▶ WORK TASK:
Could you repeat all of the entries word for word, minus any pictures?

(Extracted data entries)

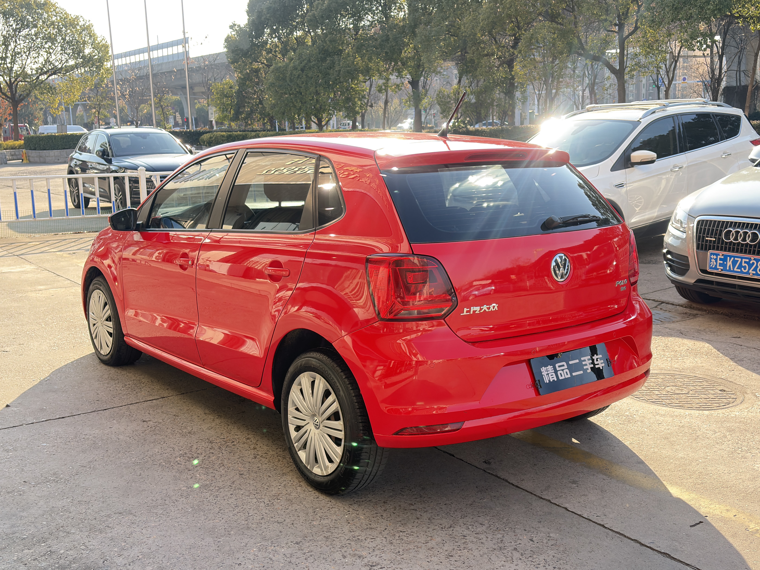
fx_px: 812
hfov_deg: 50.1
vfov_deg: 38.7
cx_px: 380
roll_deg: +1.9
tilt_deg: -10.9
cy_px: 285
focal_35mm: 37
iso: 50
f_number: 1.6
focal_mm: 5.96
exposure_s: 1/344
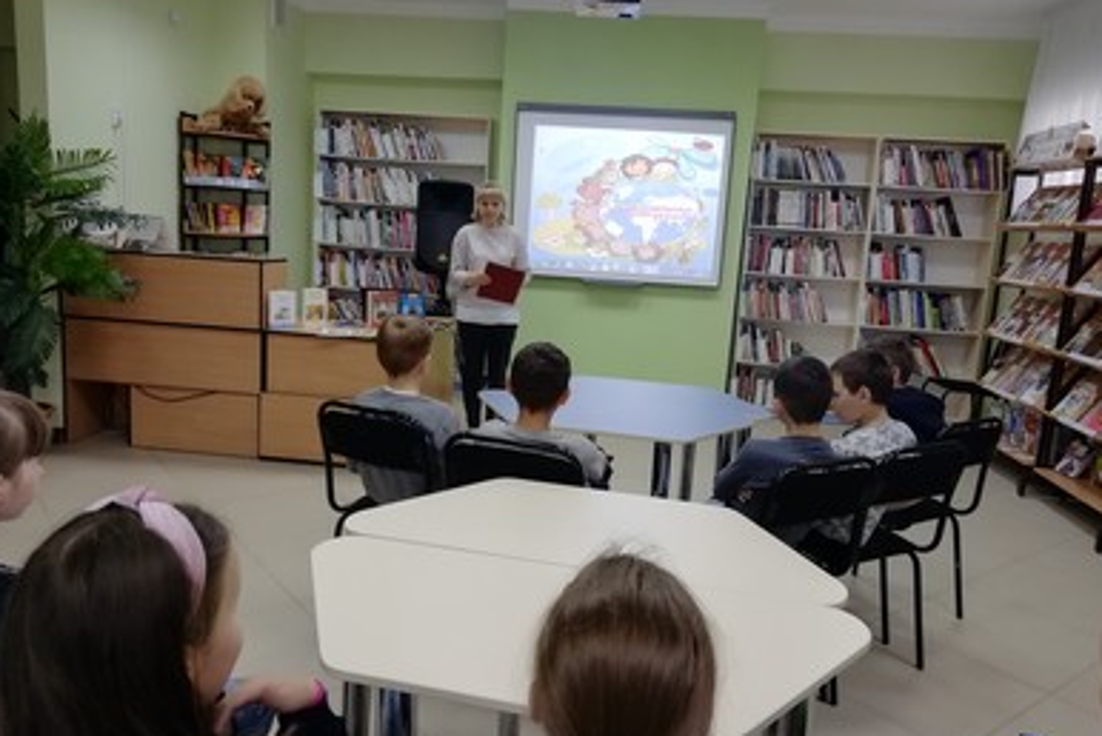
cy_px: 357
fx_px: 858
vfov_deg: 46.5
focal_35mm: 28
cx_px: 557
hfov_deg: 65.4
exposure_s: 1/33.3
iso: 80
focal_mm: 3.21
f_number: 2.2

▶ ANSWER BOX:
fx_px: 812
hfov_deg: 50.1
vfov_deg: 38.7
cx_px: 380
roll_deg: +1.9
tilt_deg: -10.9
cy_px: 285
focal_35mm: 37
iso: 50
f_number: 1.6
focal_mm: 5.96
exposure_s: 1/344
cy_px: 357
fx_px: 858
vfov_deg: 46.5
focal_35mm: 28
cx_px: 557
hfov_deg: 65.4
exposure_s: 1/33.3
iso: 80
focal_mm: 3.21
f_number: 2.2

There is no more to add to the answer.